Ashna Jacob’s culminating performance, Amateur Hour: 24-Hour Edition will take place from Friday, September 13 at 6pm to Saturday, September 14 at 6pm. Visitors are welcome to view or participate in the performance during regular gallery hours or by appointment with Jacob. There will also be a closing reception for Jacob’s residency in the Garage on Saturday, September 14 from 5-7pm.
Amateur Hour: 24 Hour Edition is a 24-hour performance that parodies societal pressures to “make it” in a world of capitalist expectations using a video accompanied board game. The game draws on social and economic structures that attempt to rule over everyday life, taking inspiration from The Game of LIFE, VCR board games such as Nightmare and Party Mania, and 90s infomercials from the US and India. The artist plays the hour-long game 24 times over the one day period, the goal being to complete the game before the hour is up. The artist is only allowed to sleep or leave the board if she beats the game before the end of the hour, making the consequences of losing the game real for the artist.
Inspired by the history of board games that saw them evolve into didactic tools, dispensers of spiritual advice, or simply a representation of their respective era, Amateur Hour follows the tradition of board games that both reinforce and mock the abstract rules that govern the path of everyday life. The game begins with promising economic success at completion, and throughout the hour gets more threatening and self contradictory by endangering the player’s virtual livelihood, social status and survival. The performance looks at social structures that glorify property ownership, social climbing and the everyday capitalist grind to “succeed”, which through the game devolve into a struggle for survival. Amateur Hour also draws on the notions of “faking it”, of feeling inadequate, and questions whether it is the player or the game that is broken.

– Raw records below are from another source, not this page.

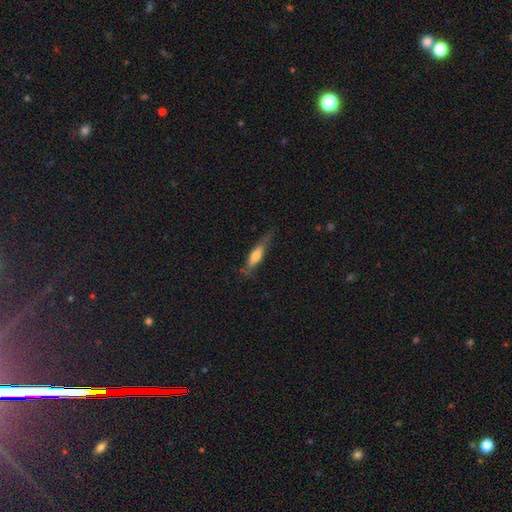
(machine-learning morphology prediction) smooth-or-featured: smooth: 55% | featured or disk: 38% | star or artifact: 6%
  how-rounded: cigar-shaped: 69% | in between: 29% | round: 2%
  merging: none: 67% | minor disturbance: 24% | major disturbance: 7% | merger: 2%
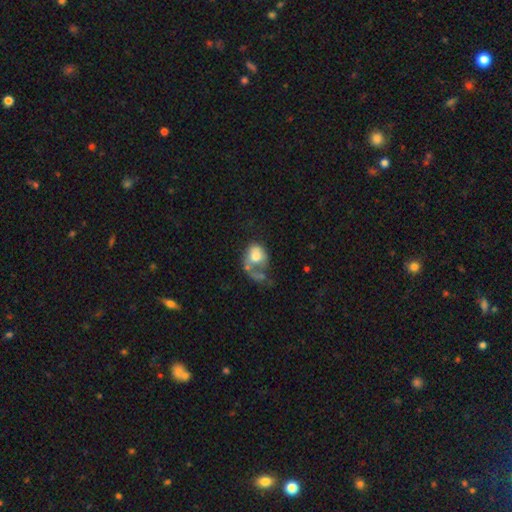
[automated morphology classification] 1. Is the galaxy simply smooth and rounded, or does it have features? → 61% smooth, 31% featured or disk, 8% star or artifact.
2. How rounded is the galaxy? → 52% in between, 47% round, 1% cigar-shaped.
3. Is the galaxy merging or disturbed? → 44% major disturbance, 20% none, 20% merger, 16% minor disturbance.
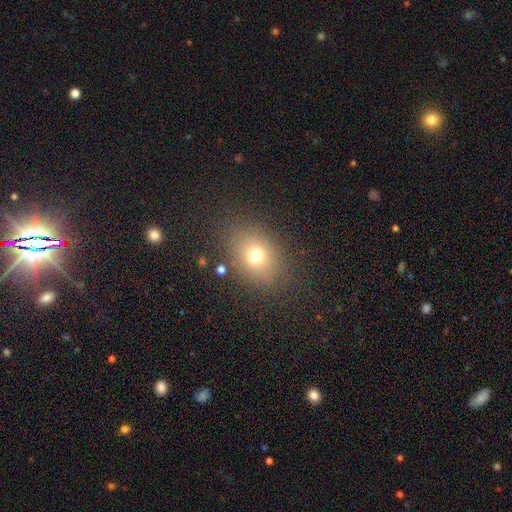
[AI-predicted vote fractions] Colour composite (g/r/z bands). It shows a smooth galaxy with no disk features (72%) that is in between round and cigar-shaped (58%). Merging: none (81%).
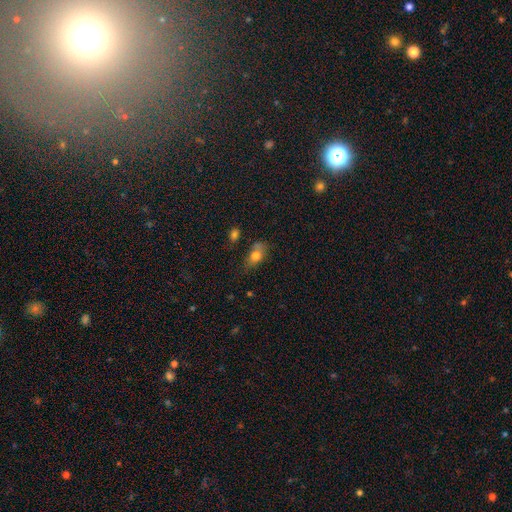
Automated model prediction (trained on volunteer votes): smooth_or_featured: smooth (p=0.75) [alt: featured or disk p=0.16]
how_rounded: in between (p=0.79) [alt: round p=0.14]
merging: none (p=0.55) [alt: minor disturbance p=0.28]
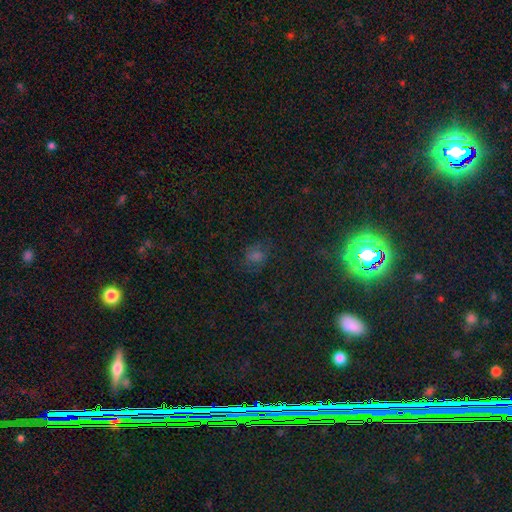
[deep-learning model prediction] This is marginally a star or artifact rather than a galaxy (44%).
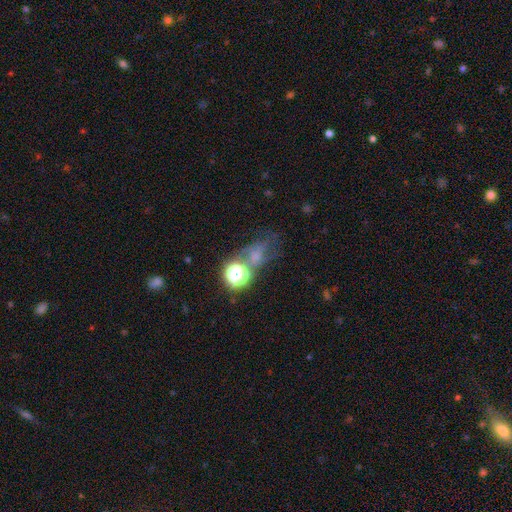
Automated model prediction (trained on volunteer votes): Smooth or featured? smooth (43%)
Merging? none (53%)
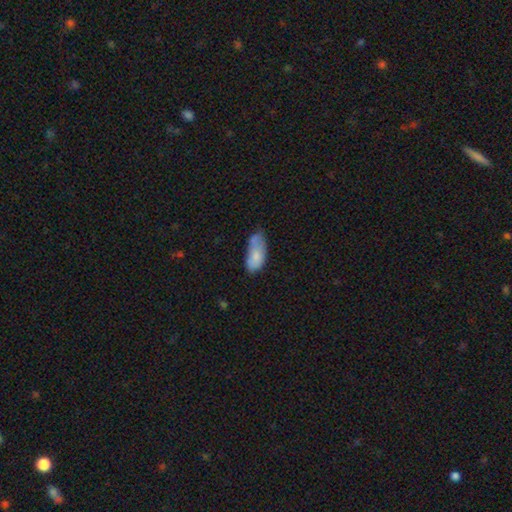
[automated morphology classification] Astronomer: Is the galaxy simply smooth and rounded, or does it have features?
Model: smooth — 75%.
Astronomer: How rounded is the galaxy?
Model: in between — 88%.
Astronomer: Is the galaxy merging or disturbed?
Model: minor disturbance — 36%, tied with none at 36%.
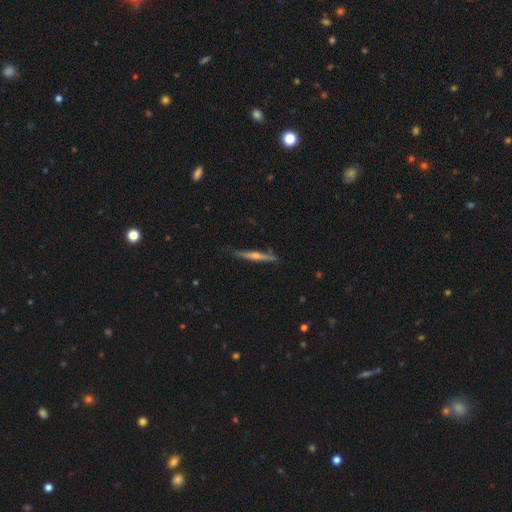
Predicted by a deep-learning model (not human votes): Smooth or featured? Predicted: featured or disk (p=0.73). Edge-on disk? Predicted: yes (p=0.98). Edge-on bulge? Predicted: rounded (p=0.80). Merging? Predicted: none (p=0.86).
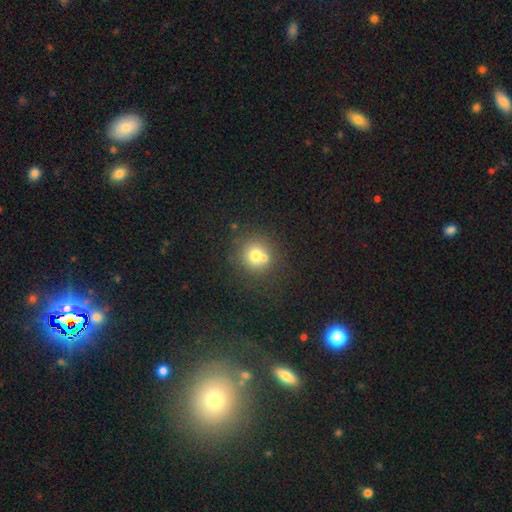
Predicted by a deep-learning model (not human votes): Morphology: type=smooth (70%); roundness=round (90%); merging=none (59%).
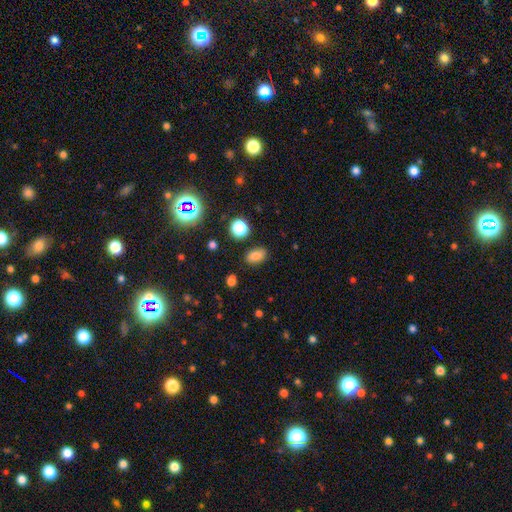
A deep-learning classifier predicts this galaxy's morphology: Smooth or featured?
  - smooth: 79% *
  - star or artifact: 15%
  - featured or disk: 6%
How rounded?
  - in between: 86% *
  - round: 11%
  - cigar-shaped: 2%
Merging?
  - none: 83% *
  - minor disturbance: 11%
  - major disturbance: 3%
  - merger: 3%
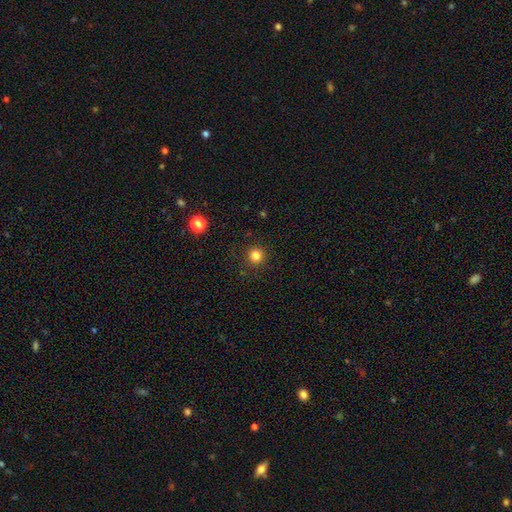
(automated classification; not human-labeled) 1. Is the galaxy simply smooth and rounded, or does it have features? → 82% smooth, 13% star or artifact, 4% featured or disk.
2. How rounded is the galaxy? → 95% round, 4% in between, 1% cigar-shaped.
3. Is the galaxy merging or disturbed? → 91% none, 6% minor disturbance, 2% major disturbance, 1% merger.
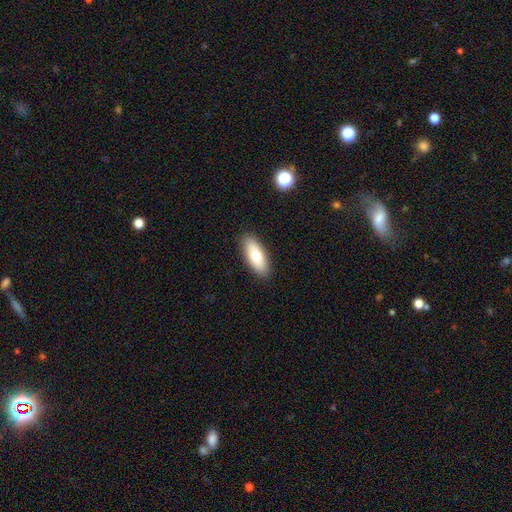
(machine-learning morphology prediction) smooth-or-featured: smooth: 72% | featured or disk: 22% | star or artifact: 6%
  how-rounded: in between: 76% | cigar-shaped: 21% | round: 2%
  merging: none: 89% | minor disturbance: 8% | major disturbance: 2% | merger: 1%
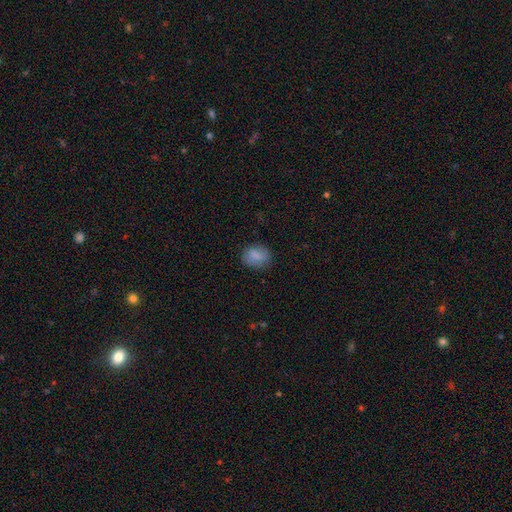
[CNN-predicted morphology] Smooth or featured? Predicted: smooth (p=0.82). How rounded? Predicted: in between (p=0.52). Merging? Predicted: none (p=0.80).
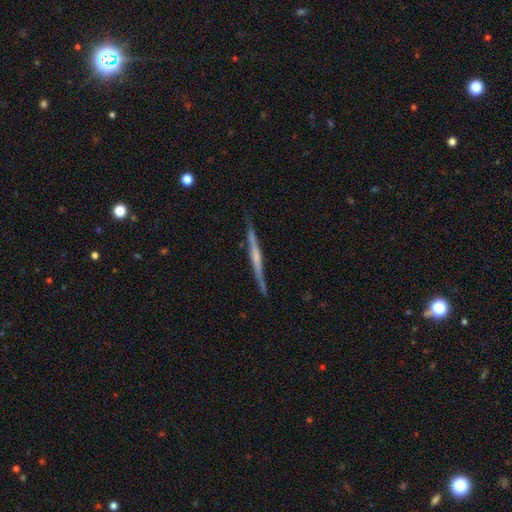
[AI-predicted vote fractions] Smooth or featured?
  - featured or disk: 71% *
  - smooth: 23%
  - star or artifact: 5%
Edge-on disk?
  - yes: 97% *
  - no: 3%
Edge-on bulge?
  - none: 46% *
  - rounded: 35%
  - boxy: 18%
Merging?
  - none: 86% *
  - minor disturbance: 10%
  - major disturbance: 2%
  - merger: 1%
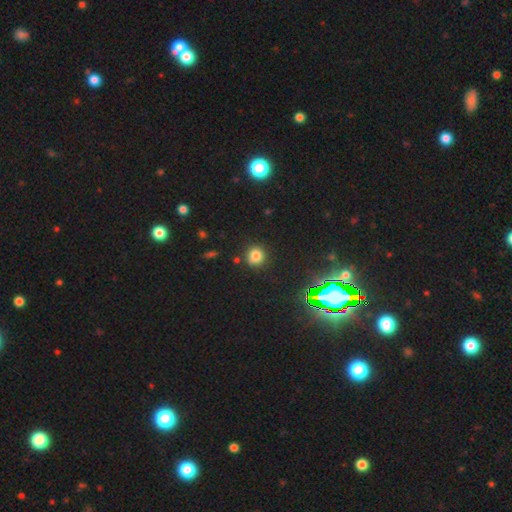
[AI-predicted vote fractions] smooth_or_featured: smooth (p=0.75) [alt: star or artifact p=0.19]
how_rounded: round (p=0.89) [alt: in between p=0.10]
merging: none (p=0.85) [alt: minor disturbance p=0.09]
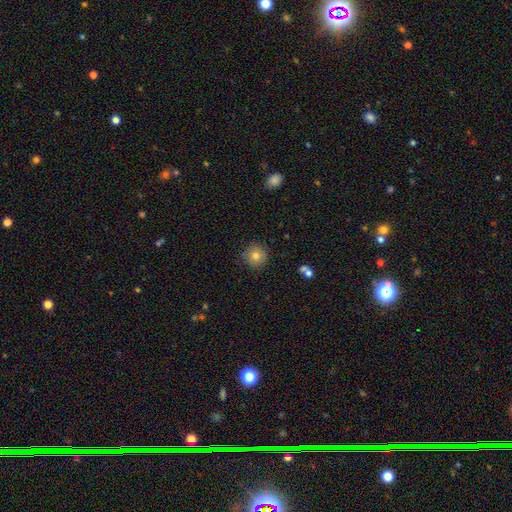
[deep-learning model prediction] This is likely a smooth galaxy (79%). How rounded: clearly round (95%). Merging: clearly none (88%).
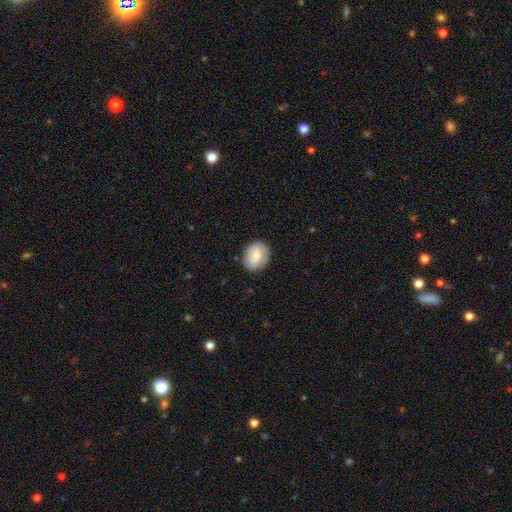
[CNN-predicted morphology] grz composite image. It shows a smooth galaxy with no disk features (68%) that is round (51%). Merging: none (82%).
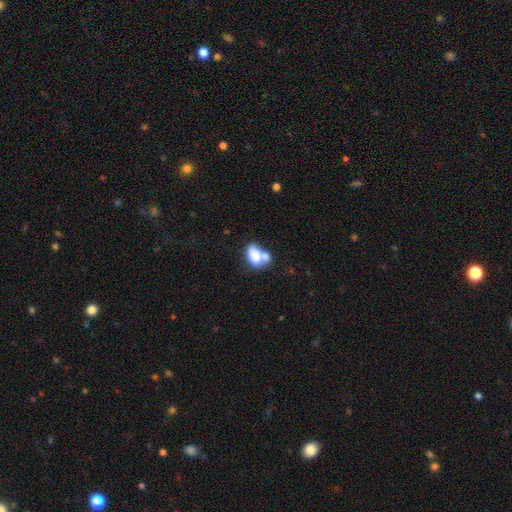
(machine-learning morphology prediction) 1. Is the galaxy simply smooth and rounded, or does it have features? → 75% smooth, 16% featured or disk, 9% star or artifact.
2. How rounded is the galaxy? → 87% in between, 11% round, 2% cigar-shaped.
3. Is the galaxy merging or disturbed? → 55% merger, 25% none, 12% minor disturbance, 8% major disturbance.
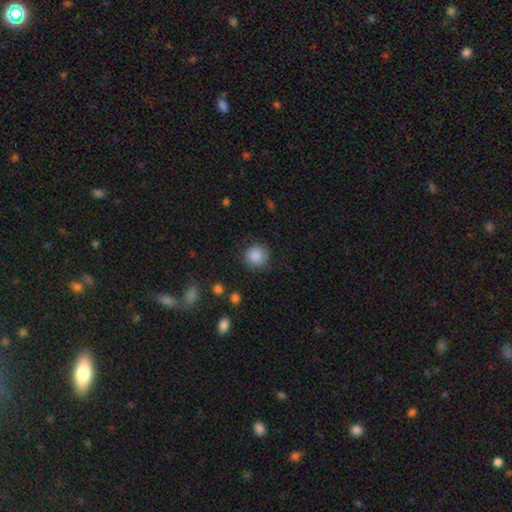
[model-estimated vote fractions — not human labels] smooth-or-featured: smooth: 86% | star or artifact: 9% | featured or disk: 5%
  how-rounded: round: 92% | in between: 7% | cigar-shaped: 1%
  merging: none: 86% | minor disturbance: 10% | major disturbance: 3% | merger: 1%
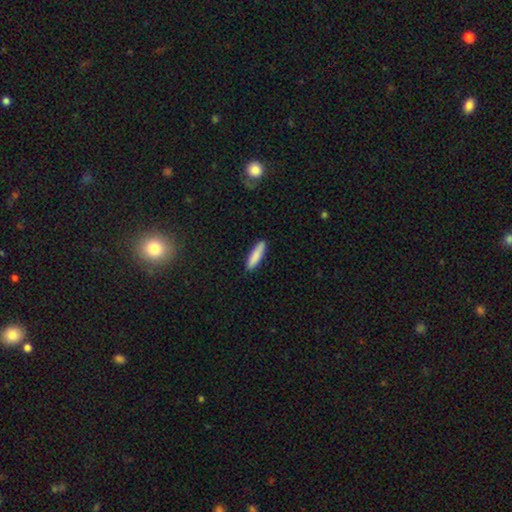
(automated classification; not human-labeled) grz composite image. It shows a smooth galaxy with no disk features (86%) that is cigar-shaped (79%). Merging: none (89%).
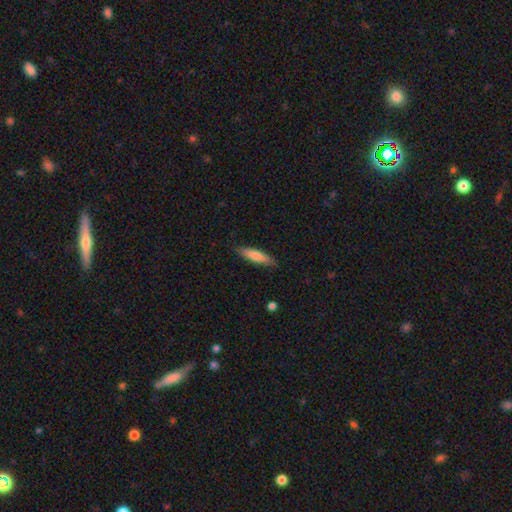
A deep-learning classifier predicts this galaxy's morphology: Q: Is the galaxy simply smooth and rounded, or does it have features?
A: smooth — 73%.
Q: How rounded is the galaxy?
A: cigar-shaped — 76%.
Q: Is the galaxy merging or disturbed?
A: none — 86%.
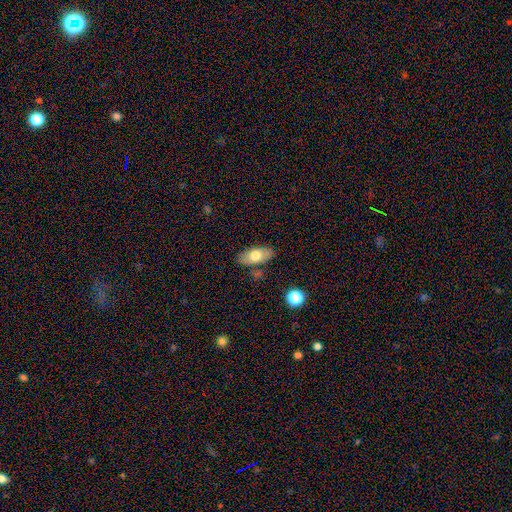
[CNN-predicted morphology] Q: Smooth or featured?
A: smooth (67%); runner-up: featured or disk (26%)
Q: How rounded?
A: in between (89%); runner-up: cigar-shaped (7%)
Q: Merging?
A: none (79%); runner-up: minor disturbance (13%)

“From my time researching board games during the Garage residency, I became interested in the capacity of the board game as a media form of its own right, that has been used from ancient times to present day to simulate political, economical and social systems of the time, often to reinforce or mock these systems. From fortune telling Tarot cards, games that evolved into religious rituals like Senet, variations on chess that were evangelical tools of the church, to games of the present day that are used in relationship counselling, the “mini-universe” of the game board allows people to replicate the dealings of the larger world. At times this miniature world seems aspirational, and at times, it intentionally or unintentionally makes a mockery of the system it represents.”